Bouton M C, Jandrot-Perrus M, Moog S, Cazenave J P, Guillin M C, Lanza F
Laboratoire de Recherche sur l'Hémostase et la Thrombose, Faculté Xavier Bichat, Paris, France.
Biochem J. 1995 Jan 15;305 ( Pt 2)(Pt 2):635-41. doi: 10.1042/bj3050635.

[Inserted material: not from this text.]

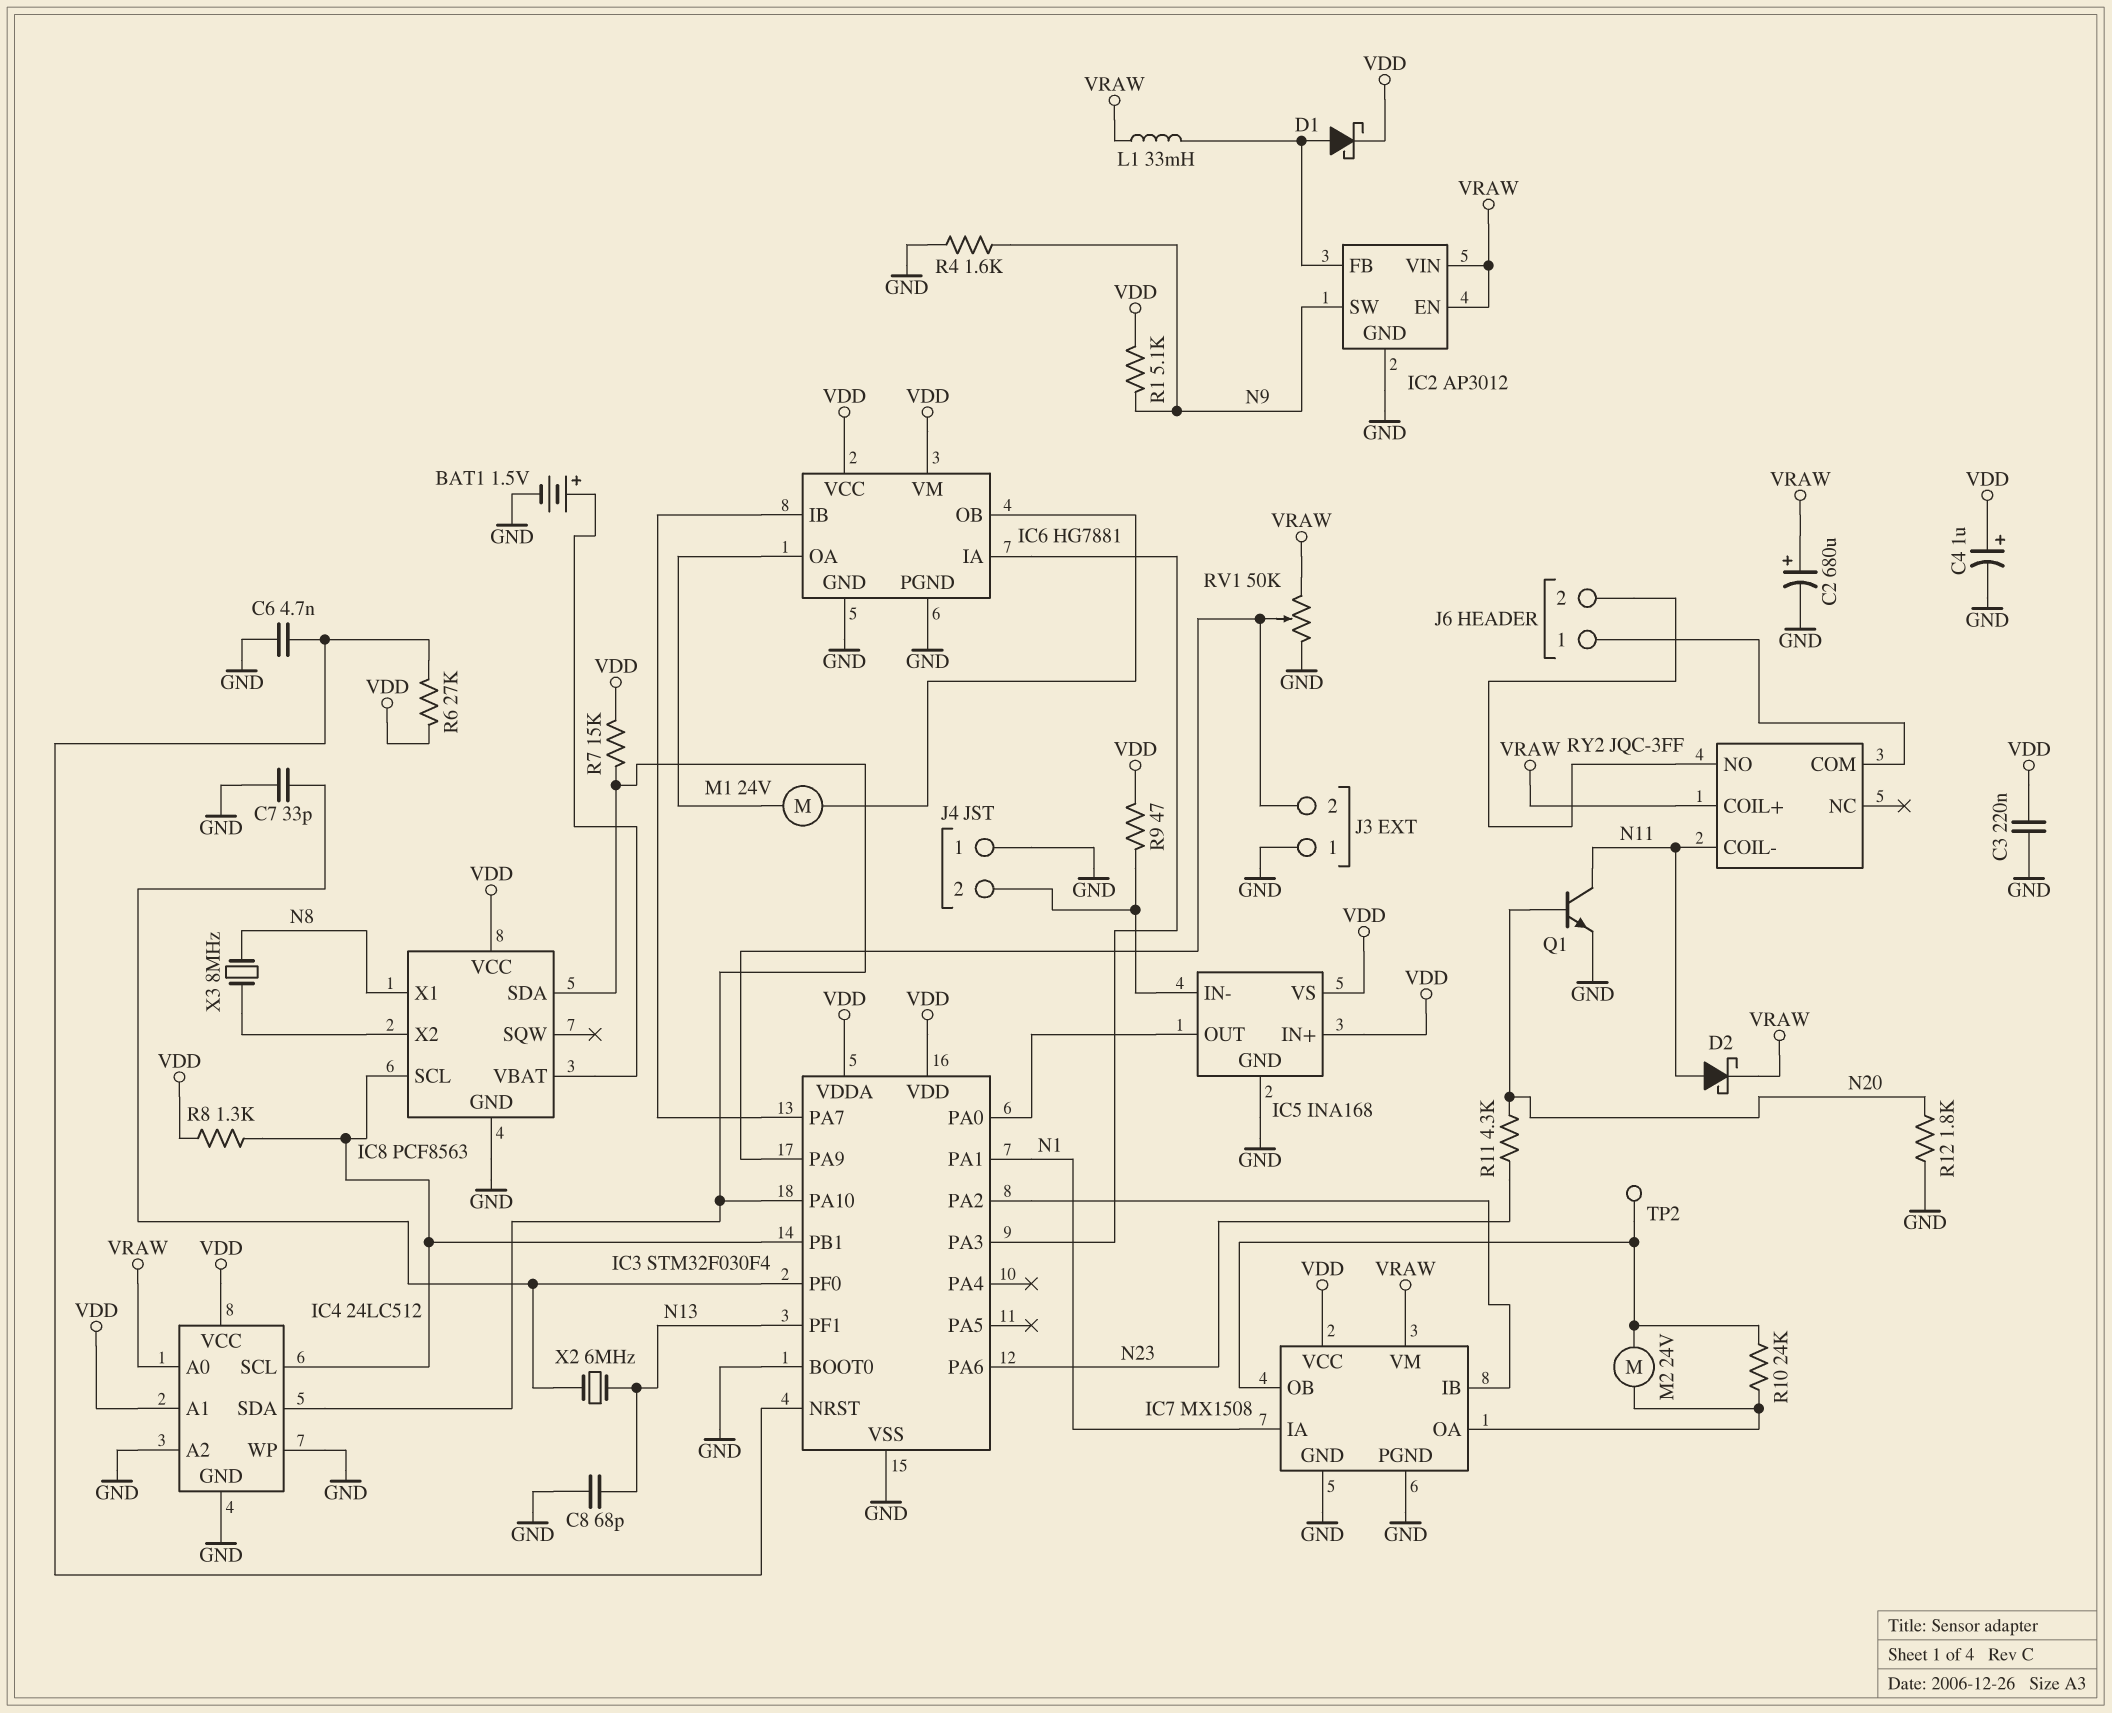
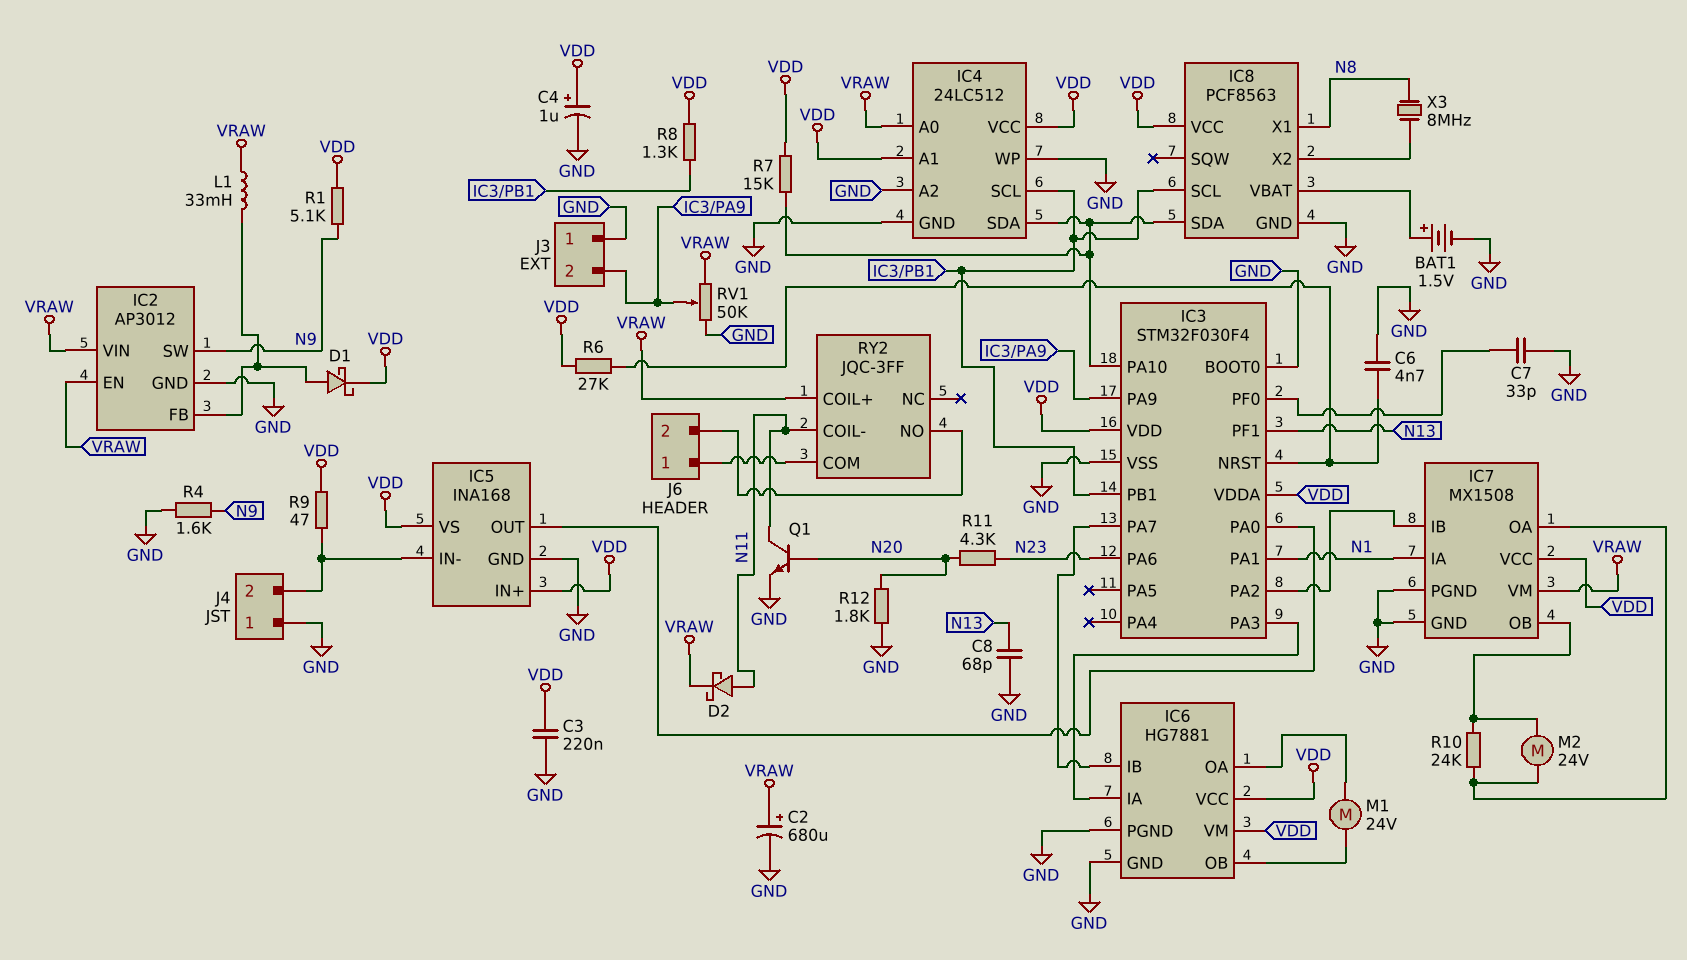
TP2: test point (IC7/OB) -> none
X2: 6MHz (IC3/PF0, N13) -> none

The cDNA of the human endothelial cell thrombin receptor has been cloned and a chimeric fusion protein consisting of glutathione-S-transferase (GST) and the portion 25-97 corresponding to the N-terminal first extracellular domain of the thrombin receptor (TRE) has been expressed in Escherichia coli. Introduction of a factor Xa cleavage site in the fusion protein allowed purification of TRE after removal from the GST carrier protein. Purified GST-TRE or TRE have been tested in solution for their ability to interact with thrombin. alpha-Thrombin cleaved the fusion protein at position Arg-41-Ser-42 of TRE in a time- and concentration-dependent manner and GST-TRE competed with the tripeptidic substrate S-2238 for hydrolysis by thrombin (Ki = 0.5 microM). gamma-Thrombin that lacks the anion-binding exosite was 100-fold less potent than alpha-thrombin at cleaving GST-TRE. TRE competed with polymerizing fibrin monomers for binding to thrombin (Ki = 7.5 microM). The cleavage of GST-TRE by alpha-thrombin was inhibited by several alpha-thrombin exosite ligands such as the C-terminal peptide of hirudin, thrombomodulin and fibrin(ogen) fragment E. In contrast, platelet glycocalicin did not inhibit GST-TRE cleavage. In conclusion, the use of purified soluble GST-TRE allowed us to derive an affinity constant for thrombin interaction with the N-terminal domain of the receptor and to confirm the location of the cleavage site at Arg41-Ser-42 of the receptor. The importance of the thrombin anion-binding exosite for thrombin receptor recognition is highlighted by the low reactivity of gamma-thrombin for GST-TRE and by competition experiments, which in addition indicate that binding sites for fibrin(ogen), thrombomodulin and GST-TRE are overlapping. In contrast, binding of thrombin to GST-TRE and glycocalicin are not mutually exclusive, indicating that glycocalicin and TRE interact with discrete subsites within the large groove that constitutes the anion-binding exosite.
人内皮细胞凝血酶受体的cDNA已被克隆,一种由谷胱甘肽-S-转移酶(GST)和凝血酶受体(TRE)N端第一个细胞外结构域对应的25-97部分组成的嵌合融合蛋白已在大肠杆菌中表达。在融合蛋白中引入因子Xa切割位点,使得从GST载体蛋白上切下后能够纯化TRE。已对纯化的GST-TRE或TRE在溶液中与凝血酶相互作用的能力进行了测试。α-凝血酶以时间和浓度依赖的方式在TRE的Arg-41-Ser-42位点切割融合蛋白,并且GST-TRE与三肽底物S-2238竞争被凝血酶水解(Ki = 0.5 microM)。缺乏阴离子结合外位点的γ-凝血酶在切割GST-TRE时的效力比α-凝血酶低100倍。TRE与聚合的纤维蛋白单体竞争结合凝血酶(Ki = 7.5 microM)。α-凝血酶对GST-TRE的切割受到几种α-凝血酶外位点配体的抑制,如水蛭素的C端肽、血栓调节蛋白和纤维蛋白(原)片段E。相反,血小板糖蛋白不抑制GST-TRE的切割。总之,使用纯化的可溶性GST-TRE使我们能够得出凝血酶与受体N端结构域相互作用的亲和常数,并确认受体在Arg41-Ser-42处的切割位点位置。γ-凝血酶对GST-TRE的低反应性以及竞争实验突出了凝血酶阴离子结合外位点对凝血酶受体识别的重要性,竞争实验还表明纤维蛋白(原)、血栓调节蛋白和GST-TRE的结合位点相互重叠。相反,凝血酶与GST-TRE和糖蛋白的结合并非相互排斥,这表明糖蛋白和TRE与构成阴离子结合外位点的大沟内的离散亚位点相互作用。